The Meet-The-Parents Date May Also Have To Happen Over Skype
I initially planned to wait until we were in the same place for my parents to meet my partner. But it felt too weird that I'd moved across the world for two months for someone they didn't even know. He ended up meeting them via FaceTime largely by accident. It was my birthday, and we were out playing pool. When my parents called and put my cat on the phone, I (somewhat drunkenly) decided he had to meet my partner. Which also meant my parents did, since Maxie wasn't actually the one holding the phone. After that, he joined me pretty much every time my parents called, and it was no big deal. Meeting the parents doesn't have to be the stiff, formal situation it's made out to be.
Just Get The Damn Ticket
My partner and I used to both procrastinate a lot on getting our plane tickets, hoping to figure out our schedules so we could book the most logical flights possible.

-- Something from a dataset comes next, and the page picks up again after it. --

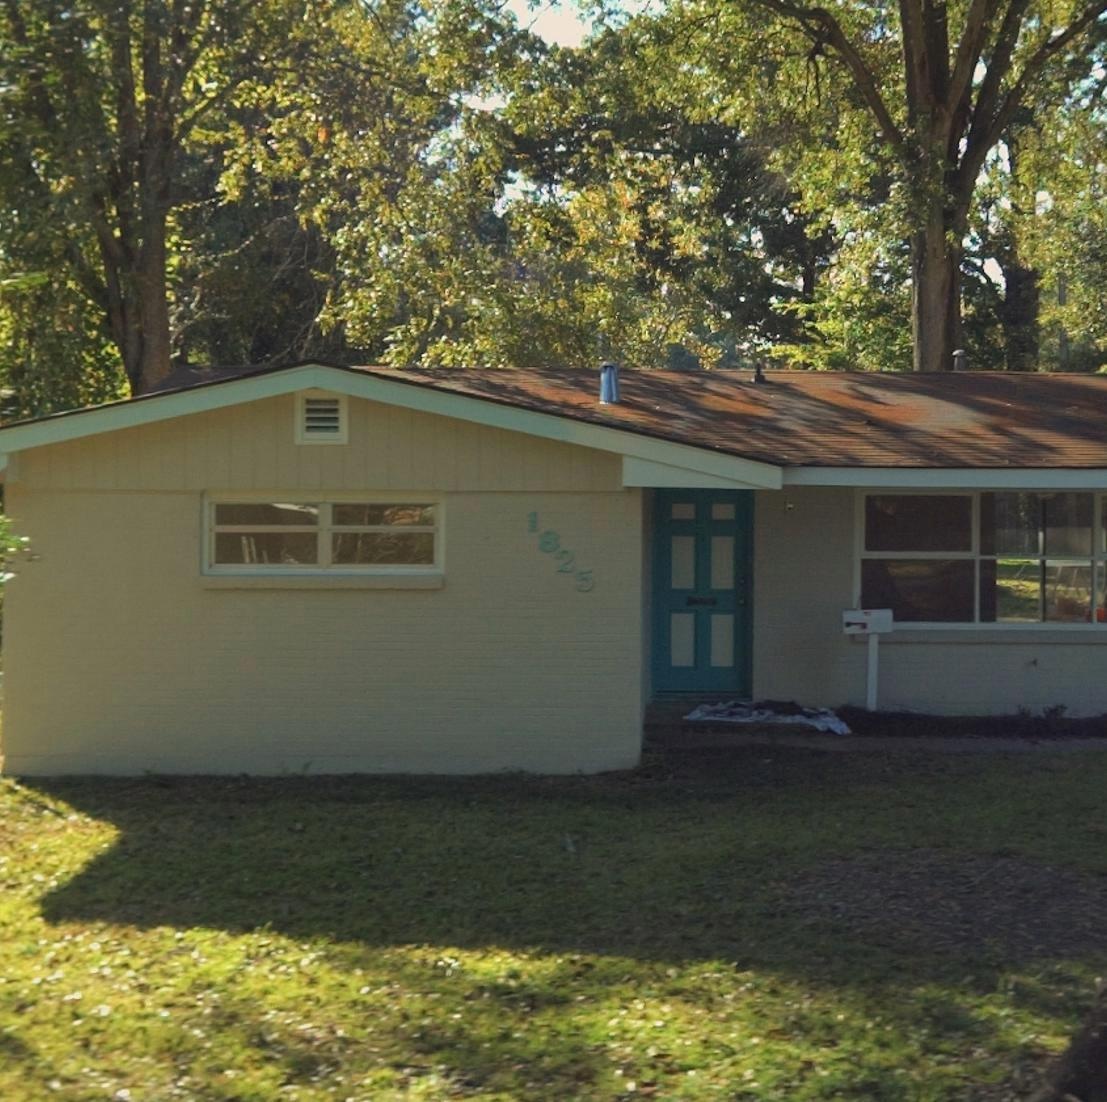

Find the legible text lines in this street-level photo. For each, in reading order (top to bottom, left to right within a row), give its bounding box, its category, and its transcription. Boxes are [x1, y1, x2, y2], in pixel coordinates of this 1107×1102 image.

[525, 510, 595, 593] StreetNumber: 1825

But then, we realized it was starting to feel hopeless when we had no end in sight to our time apart. Now, we get tickets months in advance. It gives us a day to count down to and lets us know the relationship has a future.
There's A Really Simple Remedy When You Feel Like You're Not Even In A Relationship
Pick up the phone. Seriously. Just give them a call. I know it seems like nothing will put an end to your despair, but once you see their face and/or hear their voice, you'll remember why you're doing this and that it really is real.